The administration also asserts that the U.S. is sitting on $50 trillion( that’s trillion with a ‘t’) “in untapped shale, oil, and natural gas reserves.”
It’s true that there are huge amounts of coal, gas and oil that the U.S. has not used to its economic benefit, but that’s because it can’t. The costs to get to much of these resources are prohibitive, inducing the number which, to begin with, comes from a Trump advisor rather than any authoritative survey a dream figure more than anything, according to Climate Central .
This White House page also laments the size of the U.S. Navy, lamenting that the military’s sea branch has shrunk from more than 500 vessels in 1991 to 275 in 2016.
This, like the crime statistics from earlier, is accurate in a specific sense and mislead when given context.

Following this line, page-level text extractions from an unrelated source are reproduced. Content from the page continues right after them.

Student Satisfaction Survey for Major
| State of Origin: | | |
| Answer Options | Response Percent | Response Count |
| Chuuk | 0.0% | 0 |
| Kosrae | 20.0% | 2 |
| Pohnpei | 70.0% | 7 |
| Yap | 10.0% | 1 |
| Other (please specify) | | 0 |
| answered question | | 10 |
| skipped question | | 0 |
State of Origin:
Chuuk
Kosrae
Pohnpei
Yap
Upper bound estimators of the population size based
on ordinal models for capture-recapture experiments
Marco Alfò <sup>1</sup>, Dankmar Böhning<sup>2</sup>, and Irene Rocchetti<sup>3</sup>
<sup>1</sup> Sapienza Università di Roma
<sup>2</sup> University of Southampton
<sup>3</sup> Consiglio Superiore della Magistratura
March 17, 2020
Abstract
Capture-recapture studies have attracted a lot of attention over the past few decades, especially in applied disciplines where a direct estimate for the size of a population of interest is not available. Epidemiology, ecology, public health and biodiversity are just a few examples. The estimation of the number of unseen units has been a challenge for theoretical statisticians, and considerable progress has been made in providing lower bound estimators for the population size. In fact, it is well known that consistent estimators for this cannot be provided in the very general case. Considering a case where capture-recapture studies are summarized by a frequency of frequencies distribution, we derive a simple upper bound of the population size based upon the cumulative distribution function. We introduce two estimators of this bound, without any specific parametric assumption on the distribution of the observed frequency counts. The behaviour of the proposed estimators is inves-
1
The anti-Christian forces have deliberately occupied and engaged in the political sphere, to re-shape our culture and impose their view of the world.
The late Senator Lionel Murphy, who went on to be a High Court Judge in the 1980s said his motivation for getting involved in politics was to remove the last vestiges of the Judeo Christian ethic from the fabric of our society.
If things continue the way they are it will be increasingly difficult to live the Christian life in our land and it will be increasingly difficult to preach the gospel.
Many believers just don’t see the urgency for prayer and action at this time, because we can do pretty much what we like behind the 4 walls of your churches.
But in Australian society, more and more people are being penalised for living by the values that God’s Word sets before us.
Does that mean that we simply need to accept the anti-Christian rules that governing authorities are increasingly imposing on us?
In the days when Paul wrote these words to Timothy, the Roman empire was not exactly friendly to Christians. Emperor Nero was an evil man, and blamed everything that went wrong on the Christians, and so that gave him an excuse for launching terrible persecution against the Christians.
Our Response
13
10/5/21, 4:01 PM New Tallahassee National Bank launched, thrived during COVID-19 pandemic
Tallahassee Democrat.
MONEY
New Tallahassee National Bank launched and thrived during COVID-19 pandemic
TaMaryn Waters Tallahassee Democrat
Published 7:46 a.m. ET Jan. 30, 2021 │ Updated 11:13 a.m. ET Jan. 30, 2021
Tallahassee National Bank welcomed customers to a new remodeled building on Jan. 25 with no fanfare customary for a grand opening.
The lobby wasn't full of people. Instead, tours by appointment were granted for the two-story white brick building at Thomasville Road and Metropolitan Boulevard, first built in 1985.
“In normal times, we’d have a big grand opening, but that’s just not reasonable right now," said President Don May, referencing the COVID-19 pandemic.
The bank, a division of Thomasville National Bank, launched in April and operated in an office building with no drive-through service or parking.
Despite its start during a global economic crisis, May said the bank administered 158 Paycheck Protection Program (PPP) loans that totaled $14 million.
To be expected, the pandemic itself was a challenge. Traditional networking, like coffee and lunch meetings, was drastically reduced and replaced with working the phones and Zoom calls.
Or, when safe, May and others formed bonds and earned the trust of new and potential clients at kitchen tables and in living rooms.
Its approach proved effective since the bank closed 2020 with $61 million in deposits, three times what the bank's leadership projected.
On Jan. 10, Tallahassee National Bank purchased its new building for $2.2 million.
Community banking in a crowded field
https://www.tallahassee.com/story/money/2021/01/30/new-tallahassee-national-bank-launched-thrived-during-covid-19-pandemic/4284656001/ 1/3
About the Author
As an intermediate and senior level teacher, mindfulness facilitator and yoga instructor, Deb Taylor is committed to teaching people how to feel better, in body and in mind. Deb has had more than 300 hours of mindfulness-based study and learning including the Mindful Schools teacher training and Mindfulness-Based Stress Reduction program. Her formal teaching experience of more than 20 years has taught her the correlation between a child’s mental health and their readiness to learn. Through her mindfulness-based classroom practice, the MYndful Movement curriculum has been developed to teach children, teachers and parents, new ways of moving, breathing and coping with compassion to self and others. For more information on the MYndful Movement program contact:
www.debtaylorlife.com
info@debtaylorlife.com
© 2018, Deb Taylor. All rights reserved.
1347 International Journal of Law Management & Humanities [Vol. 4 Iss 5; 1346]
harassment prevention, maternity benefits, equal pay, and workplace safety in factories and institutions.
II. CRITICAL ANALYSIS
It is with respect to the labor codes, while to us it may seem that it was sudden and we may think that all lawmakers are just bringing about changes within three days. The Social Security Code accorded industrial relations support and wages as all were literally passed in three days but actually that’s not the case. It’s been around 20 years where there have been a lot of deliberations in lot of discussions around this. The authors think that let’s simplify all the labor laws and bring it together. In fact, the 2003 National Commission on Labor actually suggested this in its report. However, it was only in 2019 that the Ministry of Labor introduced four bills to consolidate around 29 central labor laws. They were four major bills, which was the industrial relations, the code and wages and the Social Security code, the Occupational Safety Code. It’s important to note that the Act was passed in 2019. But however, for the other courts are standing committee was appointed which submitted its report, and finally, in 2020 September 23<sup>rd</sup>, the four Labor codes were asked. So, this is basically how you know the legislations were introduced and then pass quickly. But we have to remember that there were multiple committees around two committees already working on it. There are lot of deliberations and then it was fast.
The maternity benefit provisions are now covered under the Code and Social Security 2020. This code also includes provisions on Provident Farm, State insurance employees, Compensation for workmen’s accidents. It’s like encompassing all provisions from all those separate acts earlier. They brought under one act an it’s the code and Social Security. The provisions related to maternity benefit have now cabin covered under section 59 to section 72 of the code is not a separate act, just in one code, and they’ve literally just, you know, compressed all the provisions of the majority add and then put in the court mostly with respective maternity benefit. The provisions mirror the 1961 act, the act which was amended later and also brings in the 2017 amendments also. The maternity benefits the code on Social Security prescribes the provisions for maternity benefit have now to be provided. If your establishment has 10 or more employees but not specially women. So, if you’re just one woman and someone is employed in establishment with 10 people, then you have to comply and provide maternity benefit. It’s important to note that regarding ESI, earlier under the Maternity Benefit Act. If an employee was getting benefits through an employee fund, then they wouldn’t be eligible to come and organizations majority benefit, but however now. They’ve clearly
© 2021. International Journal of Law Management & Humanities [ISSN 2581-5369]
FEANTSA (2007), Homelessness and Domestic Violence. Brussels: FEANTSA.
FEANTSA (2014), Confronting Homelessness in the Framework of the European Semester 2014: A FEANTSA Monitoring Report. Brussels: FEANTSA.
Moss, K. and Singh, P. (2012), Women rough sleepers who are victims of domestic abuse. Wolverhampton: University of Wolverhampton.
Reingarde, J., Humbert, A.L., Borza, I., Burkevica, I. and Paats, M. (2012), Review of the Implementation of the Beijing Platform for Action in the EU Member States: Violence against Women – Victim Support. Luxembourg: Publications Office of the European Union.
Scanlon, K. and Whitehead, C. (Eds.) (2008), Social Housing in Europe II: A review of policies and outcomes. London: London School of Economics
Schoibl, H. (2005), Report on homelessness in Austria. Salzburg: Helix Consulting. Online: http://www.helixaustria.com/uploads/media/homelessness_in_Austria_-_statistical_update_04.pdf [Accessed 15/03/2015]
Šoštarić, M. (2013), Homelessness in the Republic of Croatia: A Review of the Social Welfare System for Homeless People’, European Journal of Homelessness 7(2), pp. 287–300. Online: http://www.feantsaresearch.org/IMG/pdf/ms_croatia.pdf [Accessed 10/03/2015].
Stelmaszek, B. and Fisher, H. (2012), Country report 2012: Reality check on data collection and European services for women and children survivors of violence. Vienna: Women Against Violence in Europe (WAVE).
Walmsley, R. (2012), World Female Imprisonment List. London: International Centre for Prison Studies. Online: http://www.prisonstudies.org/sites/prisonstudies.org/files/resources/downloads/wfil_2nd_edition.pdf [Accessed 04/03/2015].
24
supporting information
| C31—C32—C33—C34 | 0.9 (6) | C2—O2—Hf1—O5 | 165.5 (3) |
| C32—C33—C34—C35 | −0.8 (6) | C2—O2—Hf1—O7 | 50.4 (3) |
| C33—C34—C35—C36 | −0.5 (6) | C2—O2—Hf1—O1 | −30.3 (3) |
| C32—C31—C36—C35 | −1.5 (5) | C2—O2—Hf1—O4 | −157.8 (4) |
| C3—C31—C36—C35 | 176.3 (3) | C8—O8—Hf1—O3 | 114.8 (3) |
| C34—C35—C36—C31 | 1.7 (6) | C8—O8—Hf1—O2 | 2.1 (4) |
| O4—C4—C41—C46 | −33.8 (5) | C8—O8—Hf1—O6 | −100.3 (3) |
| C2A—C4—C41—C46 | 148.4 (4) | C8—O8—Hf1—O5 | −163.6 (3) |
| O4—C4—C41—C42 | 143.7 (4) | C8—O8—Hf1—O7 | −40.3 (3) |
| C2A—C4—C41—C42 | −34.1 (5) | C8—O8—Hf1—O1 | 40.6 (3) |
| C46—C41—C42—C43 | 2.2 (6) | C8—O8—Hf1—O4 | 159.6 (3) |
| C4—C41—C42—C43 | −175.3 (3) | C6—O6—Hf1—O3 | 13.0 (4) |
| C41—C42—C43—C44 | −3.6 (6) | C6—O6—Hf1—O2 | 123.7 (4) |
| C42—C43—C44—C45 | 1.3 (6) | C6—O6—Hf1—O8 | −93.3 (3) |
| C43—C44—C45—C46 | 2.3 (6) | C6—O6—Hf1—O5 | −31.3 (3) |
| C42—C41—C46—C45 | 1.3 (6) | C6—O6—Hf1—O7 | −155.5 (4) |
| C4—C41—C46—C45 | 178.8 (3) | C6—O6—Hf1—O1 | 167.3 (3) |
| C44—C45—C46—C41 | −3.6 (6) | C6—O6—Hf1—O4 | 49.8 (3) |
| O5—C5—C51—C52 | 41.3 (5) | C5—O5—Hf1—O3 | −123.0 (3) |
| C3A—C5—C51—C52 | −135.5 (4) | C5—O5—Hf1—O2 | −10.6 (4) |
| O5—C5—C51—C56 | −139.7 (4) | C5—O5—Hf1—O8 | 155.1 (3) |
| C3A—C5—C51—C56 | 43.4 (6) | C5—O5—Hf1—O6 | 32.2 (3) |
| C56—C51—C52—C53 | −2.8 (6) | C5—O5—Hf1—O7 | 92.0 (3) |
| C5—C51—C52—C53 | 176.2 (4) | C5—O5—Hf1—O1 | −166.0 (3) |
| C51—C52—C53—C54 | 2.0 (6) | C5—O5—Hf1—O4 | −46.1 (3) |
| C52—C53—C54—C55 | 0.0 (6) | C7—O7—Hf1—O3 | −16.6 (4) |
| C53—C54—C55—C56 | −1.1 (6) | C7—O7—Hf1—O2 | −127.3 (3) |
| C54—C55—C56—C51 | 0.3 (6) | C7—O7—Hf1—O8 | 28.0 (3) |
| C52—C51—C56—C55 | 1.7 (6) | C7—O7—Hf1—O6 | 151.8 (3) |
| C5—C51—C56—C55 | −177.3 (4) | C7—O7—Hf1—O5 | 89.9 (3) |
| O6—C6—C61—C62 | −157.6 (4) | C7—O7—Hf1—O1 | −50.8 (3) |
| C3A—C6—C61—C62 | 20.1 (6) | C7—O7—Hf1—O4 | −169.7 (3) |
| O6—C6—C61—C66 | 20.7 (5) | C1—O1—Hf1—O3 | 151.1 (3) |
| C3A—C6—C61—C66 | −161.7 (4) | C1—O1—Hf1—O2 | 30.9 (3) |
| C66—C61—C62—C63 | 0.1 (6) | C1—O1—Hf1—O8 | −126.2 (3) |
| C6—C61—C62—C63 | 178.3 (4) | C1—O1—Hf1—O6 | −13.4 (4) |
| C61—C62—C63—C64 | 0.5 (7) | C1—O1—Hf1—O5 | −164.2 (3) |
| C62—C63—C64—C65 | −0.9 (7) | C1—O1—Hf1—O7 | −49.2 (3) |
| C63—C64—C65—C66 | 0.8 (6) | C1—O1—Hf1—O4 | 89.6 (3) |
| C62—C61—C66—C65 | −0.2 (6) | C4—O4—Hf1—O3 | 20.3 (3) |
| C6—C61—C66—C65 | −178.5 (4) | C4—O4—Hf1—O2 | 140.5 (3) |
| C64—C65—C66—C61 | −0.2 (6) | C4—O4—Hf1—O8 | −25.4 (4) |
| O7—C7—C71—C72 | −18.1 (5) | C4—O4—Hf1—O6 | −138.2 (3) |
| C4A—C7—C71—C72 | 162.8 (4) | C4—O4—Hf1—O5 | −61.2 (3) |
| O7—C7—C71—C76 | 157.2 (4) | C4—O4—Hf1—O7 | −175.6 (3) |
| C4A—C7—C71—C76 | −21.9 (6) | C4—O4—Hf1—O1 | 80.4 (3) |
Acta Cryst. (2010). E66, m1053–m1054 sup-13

Specifically, the emphasis on ship numbers ignores technological progress when it is necessary to weaponry. That type of drop-off makes it seem as though the Navy is weak, but experts say the U.S. Navy is far and away the strongest in the world. As ships have grown more technologically capable, we’ve needed fewer of them to cover the same area. And, if size truly does matter, the U.S. still has more aircraft carriers than all other nations combined( as of late 2015 ).